L’une des portes de la grille du jardin s’ouvrit, et l’un des trois révérends pères dit, à la vue d’un nouveau personnage qui entrait :
 
– Ah ! voici Son Éminence le cardinal Malipieri qui vient visiter le père Rodin.
 
– Puisse cette visite de Son Éminence, dit le jeune père d’un air rogue, être plus profitable au père Rodin que la dernière !
 
En effet, le cardinal Malipieri passa dans le fond du jardin, se rendant à l’appartement occupé par Rodin.
 


[1] Pour ne citer qu’un de ces livres, nous indiquerons un opuscule vendu dans le mois de Marie, et où se trouvent les détails les plus révoltants sur les couches de la Vierge. Ce livre est destiné aux jeunes filles.

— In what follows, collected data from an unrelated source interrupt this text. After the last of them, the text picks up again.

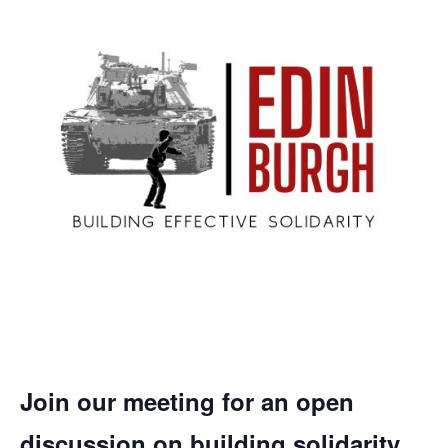
Join our meeting for an open
discussion on building solidarity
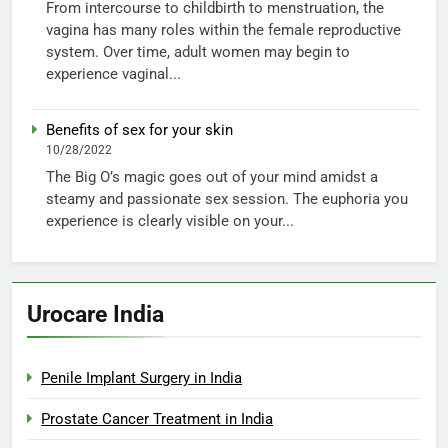
From intercourse to childbirth to menstruation, the
vagina has many roles within the female reproductive
system. Over time, adult women may begin to
experience vaginal...
Benefits of sex for your skin
10/28/2022
The Big O’s magic goes out of your mind amidst a
steamy and passionate sex session. The euphoria you
experience is clearly visible on your...
Urocare India
Penile Implant Surgery in India
Prostate Cancer Treatment in India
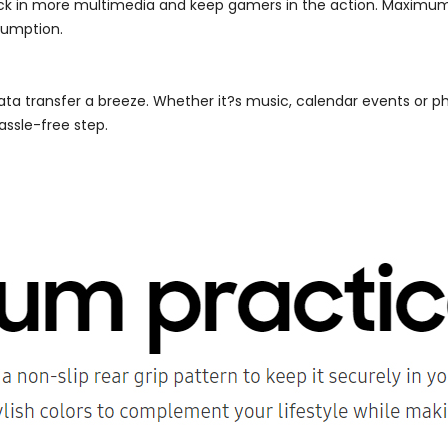
ack in more multimedia and keep gamers in the action. Maximum
sumption.
ta transfer a breeze. Whether it?s music, calendar events or p
ssle-free step.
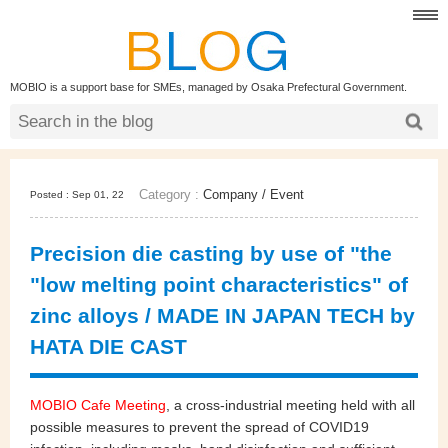
MOBIO is a support base for SMEs, managed by Osaka Prefectural Government.
Category :
Company
/
Event
Posted : Sep 01, 22
Precision die casting by use of "the
"low melting point characteristics" of
zinc alloys / MADE IN JAPAN TECH by
HATA DIE CAST
MOBIO Cafe Meeting
, a cross-industrial meeting held with all
possible measures to prevent the spread of COVID19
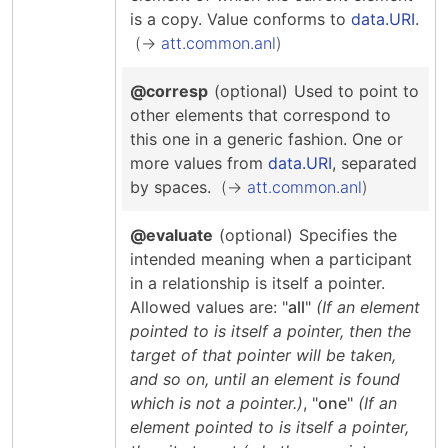
is a copy.
Value conforms to
data.URI
.
att.common.anl
@corresp
(optional)
Used to point to
other elements that correspond to
this one in a generic fashion.
One or
more values from
data.URI
, separated
by spaces.
att.common.anl
@evaluate
(optional)
Specifies the
intended meaning when a participant
in a relationship is itself a pointer.
Allowed values are: "
all
"
(If an element
pointed to is itself a pointer, then the
target of that pointer will be taken,
and so on, until an element is found
which is not a pointer.)
, "
one
"
(If an
element pointed to is itself a pointer,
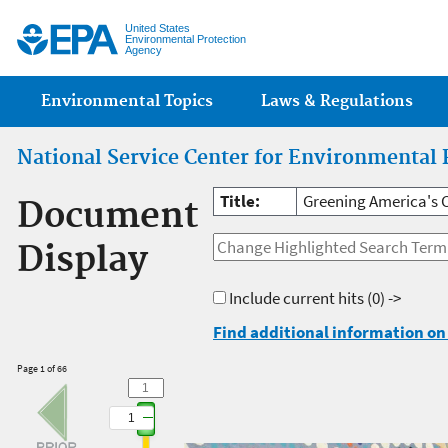
Jump
United States
Environmental Protection
Agency
Main menu
Environmental Topics
Laws & Regulations
National Service Center for Environmental 
Title:
Greening America's 
Document
Display
Include current hits
(0) ->
Find additional information on 
Page 1 of 66
1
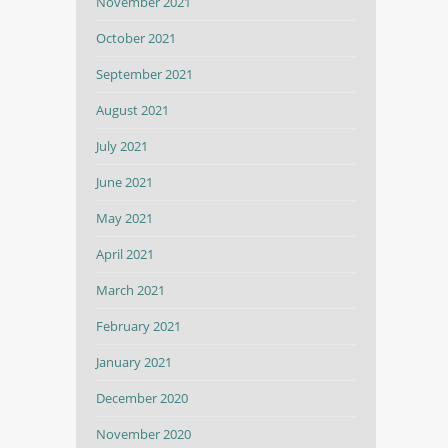
November 2021
October 2021
September 2021
August 2021
July 2021
June 2021
May 2021
April 2021
March 2021
February 2021
January 2021
December 2020
November 2020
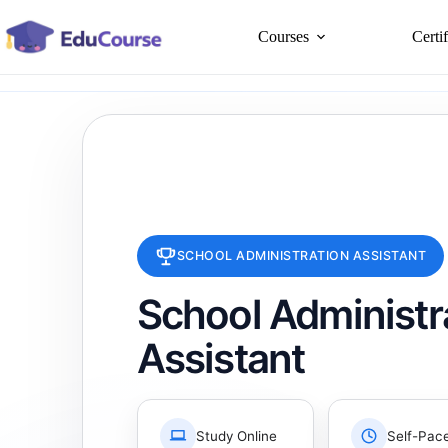
Skip
to
Courses
Certi
content
SCHOOL ADMINISTRATION ASSISTANT
School Administr
Assistant
Study Online
Self-Pac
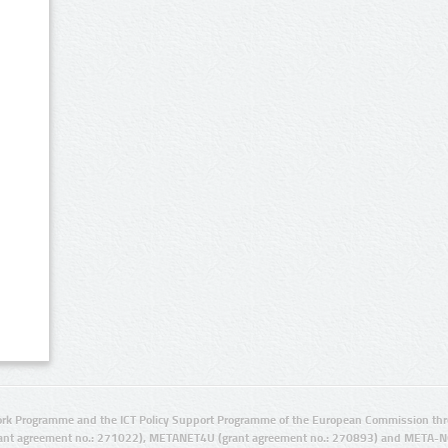
rk Programme and the ICT Policy Support Programme of the European Commission thro
ant agreement no.: 271022), METANET4U (grant agreement no.: 270893) and META-N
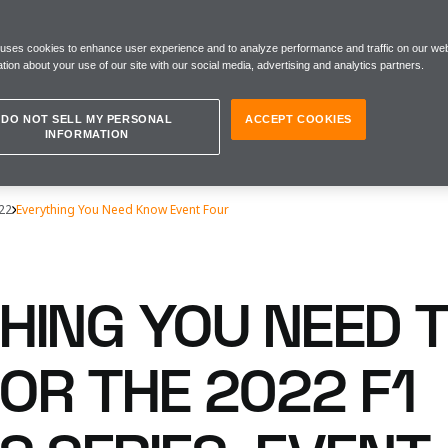
 uses cookies to enhance user experience and to analyze performance and traffic on our web
tion about your use of our site with our social media, advertising and analytics partners.
DO NOT SELL MY PERSONAL
ACCEPT COOKIES
INFORMATION
22
Everything You Need Know Event Four
HING YOU NEED 
OR THE 2022 F1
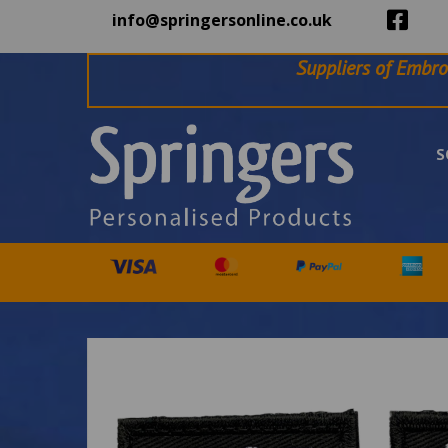
info@springersonline.co.uk
Suppliers of Embro
S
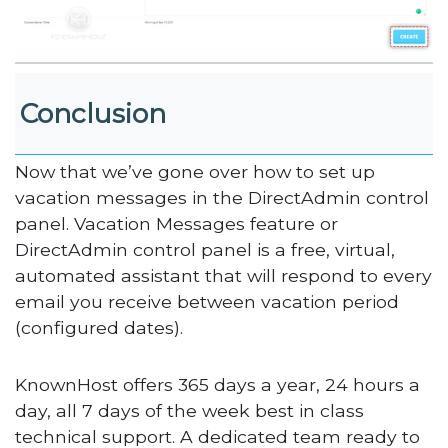
Conclusion
Now that we’ve gone over how to set up
vacation messages in the DirectAdmin control
panel. Vacation Messages feature or
DirectAdmin control panel is a free, virtual,
automated assistant that will respond to every
email you receive between vacation period
(configured dates).
KnownHost offers 365 days a year, 24 hours a
day, all 7 days of the week best in class
technical support. A dedicated team ready to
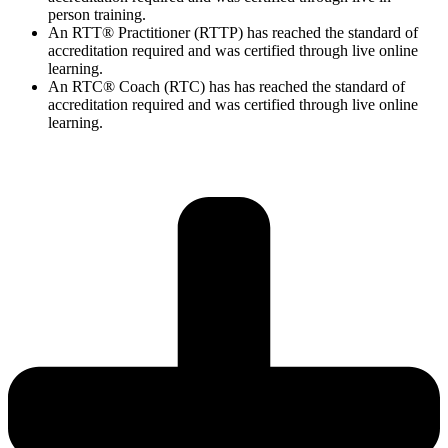
person training.
An RTT® Practitioner (RTTP) has reached the standard of
accreditation required and was certified through live online
learning.
An RTC® Coach (RTC) has has
reached the standard of
accreditation required and was certified through live
online
learning.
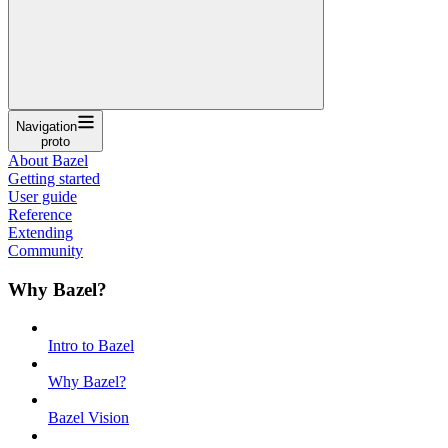
Navigation
proto
About Bazel
Getting started
User guide
Reference
Extending
Community
Why Bazel?
Intro to Bazel
Why Bazel?
Bazel Vision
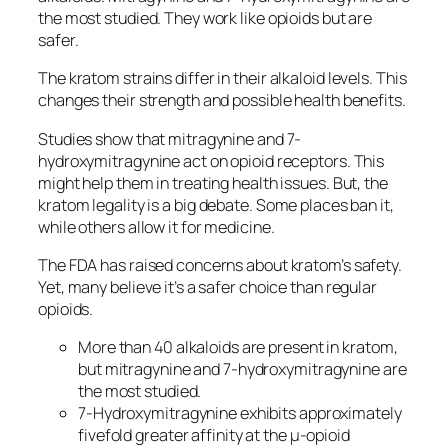
the most studied. They work like opioids but are
safer.
The
kratom strains
differ in their alkaloid levels. This
changes their strength and possible health benefits.
Studies show that mitragynine and 7-
hydroxymitragynine act on opioid receptors. This
might help them in treating health issues. But, the
kratom legality
is a big debate. Some places ban it,
while others allow it for medicine.
The FDA has raised concerns about kratom’s safety.
Yet, many believe it’s a safer choice than regular
opioids.
More than 40 alkaloids are present in kratom,
but mitragynine and 7-hydroxymitragynine are
the most studied.
7-Hydroxymitragynine exhibits approximately
fivefold greater affinity at the µ-opioid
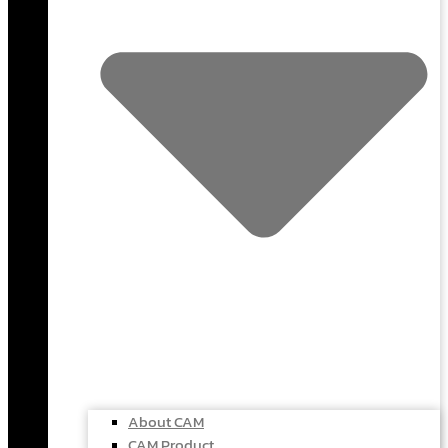
About CAM
CAM Product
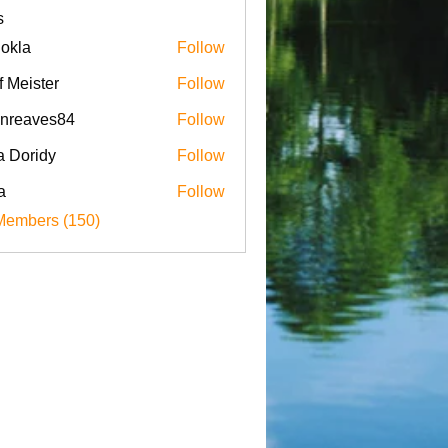
s
iokla
Follow
f Meister
Follow
enreaves84
Follow
aves84
a Doridy
Follow
a
Follow
Members (150)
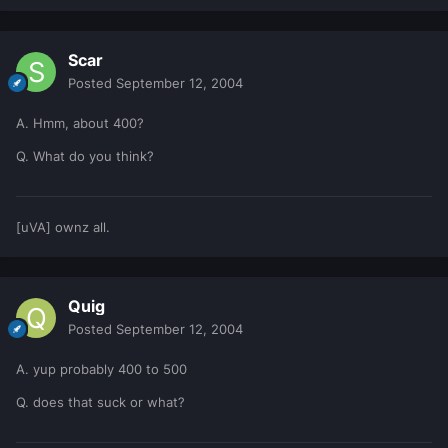
Scar
Posted
September 12, 2004
A. Hmm, about 400?
Q. What do you think?
[uVA] ownz all.
Quig
Posted
September 12, 2004
A. yup probably 400 to 500
Q. does that suck or what?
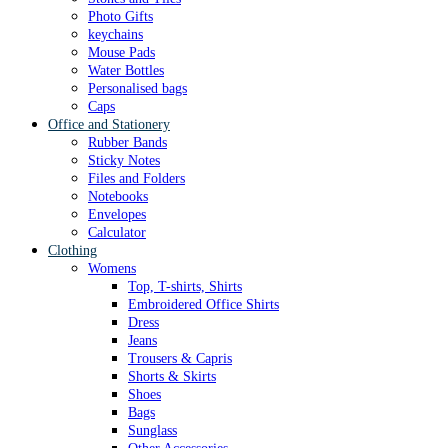
Photo Gifts
keychains
Mouse Pads
Water Bottles
Personalised bags
Caps
Office and Stationery
Rubber Bands
Sticky Notes
Files and Folders
Notebooks
Envelopes
Calculator
Clothing
Womens
Top, T-shirts, Shirts
Embroidered Office Shirts
Dress
Jeans
Trousers & Capris
Shorts & Skirts
Shoes
Bags
Sunglass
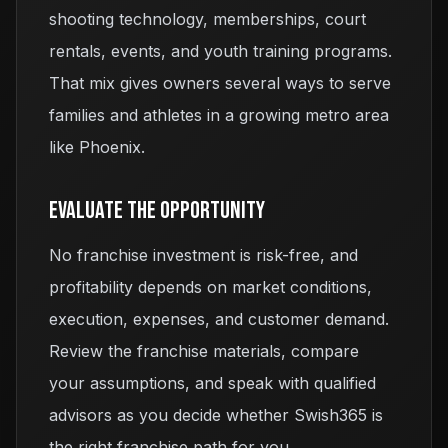
shooting technology, memberships, court
rentals, events, and youth training programs.
That mix gives owners several ways to serve
families and athletes in a growing metro area
like Phoenix.
Evaluate The Opportunity
No franchise investment is risk-free, and
profitability depends on market conditions,
execution, expenses, and customer demand.
Review the franchise materials, compare
your assumptions, and speak with qualified
advisors as you decide whether Swish365 is
the right franchise path for you.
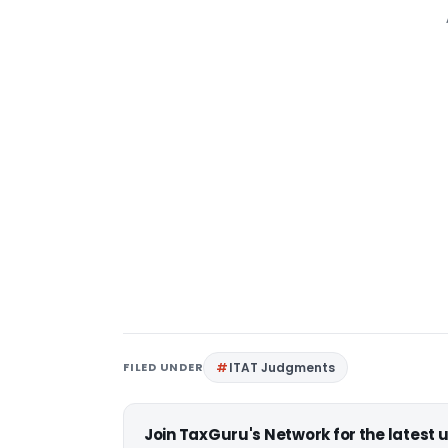
FILED UNDER
ITAT Judgments
Join TaxGuru's Network for the latest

[2] Cette ingénieuse parodie du procédé de la roulette et du biribi, appliquée à un simulacre de la Vierge, a eu lieu pour le tirage d’une loterie religieuse, il y a six semaines, dans un couvent de femmes. Pour les croyants, ceci doit être monstrueusement sacrilège ; pour les indifférents, c’est d’un ridicule déplorable ; car de toutes les traditions, celle de Marie est une des plus touchantes et des plus respectables.